▶ [Source material]

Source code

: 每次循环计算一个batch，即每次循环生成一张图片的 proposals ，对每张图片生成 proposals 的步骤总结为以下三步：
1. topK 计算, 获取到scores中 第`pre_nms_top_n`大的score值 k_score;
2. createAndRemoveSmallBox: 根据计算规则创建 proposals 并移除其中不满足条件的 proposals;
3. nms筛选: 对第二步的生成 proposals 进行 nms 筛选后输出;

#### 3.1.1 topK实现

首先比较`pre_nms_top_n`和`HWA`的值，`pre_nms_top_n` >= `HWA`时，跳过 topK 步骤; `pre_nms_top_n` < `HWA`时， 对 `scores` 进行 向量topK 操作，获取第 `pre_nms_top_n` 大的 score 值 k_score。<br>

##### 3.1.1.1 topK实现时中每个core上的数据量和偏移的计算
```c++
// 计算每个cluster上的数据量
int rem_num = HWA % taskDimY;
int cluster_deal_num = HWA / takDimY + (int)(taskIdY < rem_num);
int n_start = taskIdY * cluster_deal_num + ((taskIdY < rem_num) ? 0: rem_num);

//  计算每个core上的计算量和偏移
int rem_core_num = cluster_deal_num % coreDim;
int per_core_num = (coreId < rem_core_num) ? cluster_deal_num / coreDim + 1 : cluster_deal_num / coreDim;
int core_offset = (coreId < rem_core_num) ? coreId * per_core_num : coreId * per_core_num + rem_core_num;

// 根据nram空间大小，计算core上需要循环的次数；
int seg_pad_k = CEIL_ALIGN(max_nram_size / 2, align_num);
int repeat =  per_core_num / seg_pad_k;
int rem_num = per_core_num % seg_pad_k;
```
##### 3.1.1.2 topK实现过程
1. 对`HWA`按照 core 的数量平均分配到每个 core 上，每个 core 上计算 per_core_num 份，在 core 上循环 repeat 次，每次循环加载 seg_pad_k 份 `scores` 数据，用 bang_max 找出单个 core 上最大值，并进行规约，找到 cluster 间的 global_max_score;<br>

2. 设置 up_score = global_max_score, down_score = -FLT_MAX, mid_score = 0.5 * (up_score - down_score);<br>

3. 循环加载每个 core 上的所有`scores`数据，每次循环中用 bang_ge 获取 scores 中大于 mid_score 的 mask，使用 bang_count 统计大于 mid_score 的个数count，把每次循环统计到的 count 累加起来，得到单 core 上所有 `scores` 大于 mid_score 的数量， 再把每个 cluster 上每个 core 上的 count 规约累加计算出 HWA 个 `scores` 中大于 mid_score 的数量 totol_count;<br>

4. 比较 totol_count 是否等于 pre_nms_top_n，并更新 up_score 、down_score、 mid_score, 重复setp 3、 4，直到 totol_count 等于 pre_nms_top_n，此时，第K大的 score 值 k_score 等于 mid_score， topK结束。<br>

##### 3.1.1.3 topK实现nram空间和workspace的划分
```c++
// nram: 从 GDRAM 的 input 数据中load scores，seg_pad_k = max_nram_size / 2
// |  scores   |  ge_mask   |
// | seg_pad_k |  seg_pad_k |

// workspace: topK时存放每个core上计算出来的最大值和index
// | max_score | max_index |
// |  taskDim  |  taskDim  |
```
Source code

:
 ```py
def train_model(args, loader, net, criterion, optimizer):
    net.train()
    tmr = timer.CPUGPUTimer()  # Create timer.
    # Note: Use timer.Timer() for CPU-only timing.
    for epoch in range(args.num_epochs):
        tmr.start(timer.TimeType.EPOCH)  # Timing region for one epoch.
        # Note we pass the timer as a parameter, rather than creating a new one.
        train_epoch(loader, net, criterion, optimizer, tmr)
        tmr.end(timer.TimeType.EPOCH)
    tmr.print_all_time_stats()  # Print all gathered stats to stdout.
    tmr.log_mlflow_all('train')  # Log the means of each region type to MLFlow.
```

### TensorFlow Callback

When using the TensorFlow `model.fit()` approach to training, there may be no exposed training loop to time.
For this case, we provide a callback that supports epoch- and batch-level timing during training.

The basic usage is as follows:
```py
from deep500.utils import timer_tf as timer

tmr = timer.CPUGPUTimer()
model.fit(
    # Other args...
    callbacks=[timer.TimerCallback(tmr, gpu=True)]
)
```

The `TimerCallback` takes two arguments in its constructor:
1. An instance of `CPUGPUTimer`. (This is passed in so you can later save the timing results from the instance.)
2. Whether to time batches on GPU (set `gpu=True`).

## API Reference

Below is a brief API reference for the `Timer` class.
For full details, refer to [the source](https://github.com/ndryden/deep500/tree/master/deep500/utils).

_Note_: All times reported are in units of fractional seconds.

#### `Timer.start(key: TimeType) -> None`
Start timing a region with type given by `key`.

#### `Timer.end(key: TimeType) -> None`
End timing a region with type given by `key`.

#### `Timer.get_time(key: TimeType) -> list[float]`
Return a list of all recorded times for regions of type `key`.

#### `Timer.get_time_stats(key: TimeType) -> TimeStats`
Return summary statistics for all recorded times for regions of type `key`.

▶ [Work item]
The lines holding the word "regions" are the answer. Find them in the entries and copy them.

▶ [Result of this task]
Return a list of all recorded times for regions of type `key`.
Return summary statistics for all recorded times for regions of type `key`.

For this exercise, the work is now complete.